Si une clé privée est exposée à un moment donné - commit dans un dépôt public, journalisée en clair, partagée sur un canal non sécurisé - traitez-la comme compromise immédiatement et suivez les étapes de rotation ci-dessous plutôt que d'attendre une preuve d'usage frauduleux.

Faire tourner et retirer une clé

La RFC 6376 présente le sélecteur lui-même comme l'unité de rotation : générez une nouvelle paire sous un nouveau sélecteur, publiez son enregistrement TXT, basculez votre système d'envoi pour signer avec la nouvelle clé privée, et ne retirez l'enregistrement DNS de l'ancien sélecteur qu'une fois certain qu'aucun email en file ou différé n'est encore signé avec. Retirer l'ancien enregistrement trop tôt fait échouer la vérification d'emails légitimes signés juste avant la bascule.

Pour révoquer une clé sans supprimer l'enregistrement, publiez une valeur `p=` vide sur le même sélecteur - la RFC 6376 définit cela comme une révocation explicite, distincte d'un enregistrement absent, et elle prend effet dès qu'un résolveur récupère la nouvelle valeur TXT, sans attendre le TTL restant d'un enregistrement qui aurait été simplement supprimé.

Questions fréquentes

Puis-je réutiliser la même paire de clés DKIM sur plusieurs domaines ?

Rien dans la RFC 6376 ne l'empêche techniquement, la recherche TXT étant limitée par domaine et par sélecteur, mais cela supprime tout bénéfice d'isolation : une compromission de la clé privée partagée touche tous les domaines ayant publié la clé publique correspondante, qui doivent alors tous être renouvelés en même temps.

Faut-il un sélecteur différent pour chaque plateforme d'envoi d'emails ?

En pratique oui, même si rien dans la spécification ne l'impose formellement. Chaque plateforme qui signe en votre nom a besoin de sa propre clé privée, donc de son propre sélecteur et de son propre enregistrement TXT - partager un sélecteur entre deux systèmes de signature indépendants fait que celui qui tourne en second invalide silencieusement l'autre.
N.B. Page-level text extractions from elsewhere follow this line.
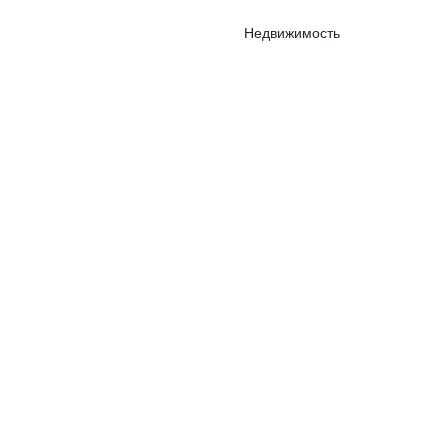
Недвижимость
Рынки
Компании
ы
Инфографика
Подписка на самые интересные новости из мира
бизнеса
Подписаться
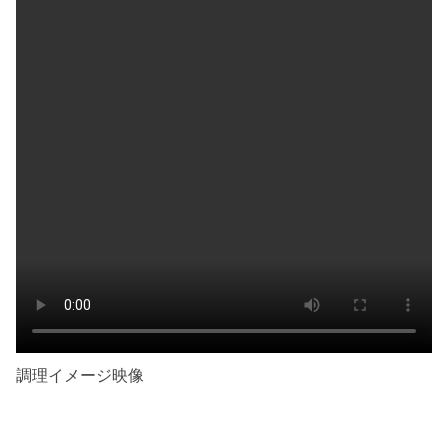
調理イメージ映像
Que se passe-t-il si je publie la clé privée à la place de la clé publique par erreur ?

L'enregistrement TXT contiendrait des données que les serveurs destinataires ne peuvent pas interpréter comme une clé publique DKIM valide, donc la vérification échoue purement et simplement - et pire, la clé privée se retrouve exposée dans le DNS public. Régénérez une nouvelle paire et republiez immédiatement plutôt que de tenter de réutiliser la clé exposée.

Pourquoi ma clé publique générée est-elle trop longue pour un seul enregistrement TXT ?
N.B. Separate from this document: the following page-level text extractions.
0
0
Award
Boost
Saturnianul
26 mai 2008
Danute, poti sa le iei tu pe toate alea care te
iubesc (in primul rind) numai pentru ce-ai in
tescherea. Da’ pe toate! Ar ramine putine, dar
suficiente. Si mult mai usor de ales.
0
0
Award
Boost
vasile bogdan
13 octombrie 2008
Une chaîne TXT unique est plafonnée à 255 octets par la RFC 1035, et l'encodage base64 d'une clé publique RSA-2048 dépasse cette limite. La plupart des fournisseurs DNS gèrent cela automatiquement en répartissant la valeur sur plusieurs chaînes entre guillemets qui se recombinent au moment de la requête - si ce n'est pas le cas du vôtre, il faudra peut-être saisir ce découpage manuellement en plusieurs segments.

Générer une nouvelle clé ici affecte-t-il ma configuration DKIM existante ?

Non. La génération d'une paire de clés ne crée des données que dans votre navigateur - elle ne touche ni le DNS ni votre serveur de messagerie tant que vous n'avez pas publié manuellement l'enregistrement TXT et chargé la clé privée dans votre système de signature. Votre sélecteur existant continue de fonctionner tant que vous ne changez rien vous-même.

Comment savoir que l'enregistrement TXT est bien actif avant de basculer la signature ?

Interrogez le nom exact de l'enregistrement depuis une autre machine ou un résolveur public une fois publié, et vérifiez que la valeur correspond bien à celle produite par ce générateur avant de pointer votre serveur de messagerie vers le nouveau sélecteur - cela évite une période où des emails seraient signés avec une clé qu'aucun enregistrement DNS ne permet encore de vérifier.